I think it’s our duty to build a Jose Mourinho-esque tactical bible guide to the most difficult of oppositions… the opposite sex.
Impart your pearls of wisdom/idiocy, do’s and dont’s, funny stories, shocking stories, etc. here. It’s up to the readers what they do with the information. Whether they be genuine pieces of genius, or Inbetweener’s-esque idiocy.
It seems there are a number of forumers in long-term relationships/marriages & a few who are still dipping their feet in the delight of courting the opposite sex & have the rest of their life to look forward to… or dread.
Are you gonna be a Shaun Wright-Phillips & ignore the advice?

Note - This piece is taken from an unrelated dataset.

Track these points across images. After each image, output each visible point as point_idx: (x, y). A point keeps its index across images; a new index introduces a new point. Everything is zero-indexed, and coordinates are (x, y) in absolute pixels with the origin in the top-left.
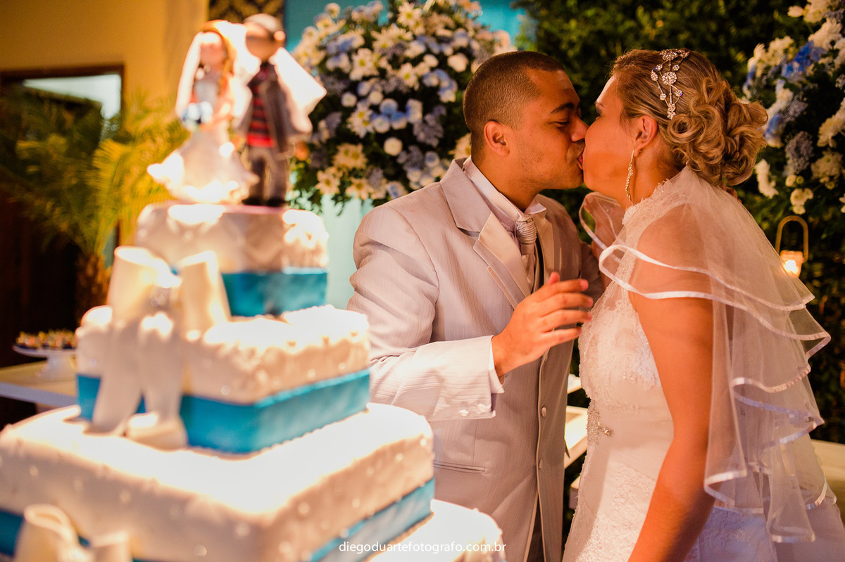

Or a model professional such as Paul Scholes, who let’s be honest, Alex Ferguson prefers to his actual son.
Ladies, we want to hear from you too hence the Guide to the Opposite Sex.
I’ll start…
Yesterday I had a genuine moment of romantic brilliance that I’m frankly still surprised I managed to muster. After coming out of the cinema, me & the girlfriend were trying to decide whether to eat at a restaurant, or go home to eat. She favored the restaurant as we were already in town, whereas I preferred home for economic reasons. I then came up with the following line…
“I can cook you something better at home then you’ll get at a restaurant because I’ve got a secret extra ingredient… LOVE.”
It was meant as a joke. The girlfriend subsequently laughed & then “Awwww’ed”. It clinched the deal to go home where I cooked an admittedly average Spag Bol, but we had textbook intercourse.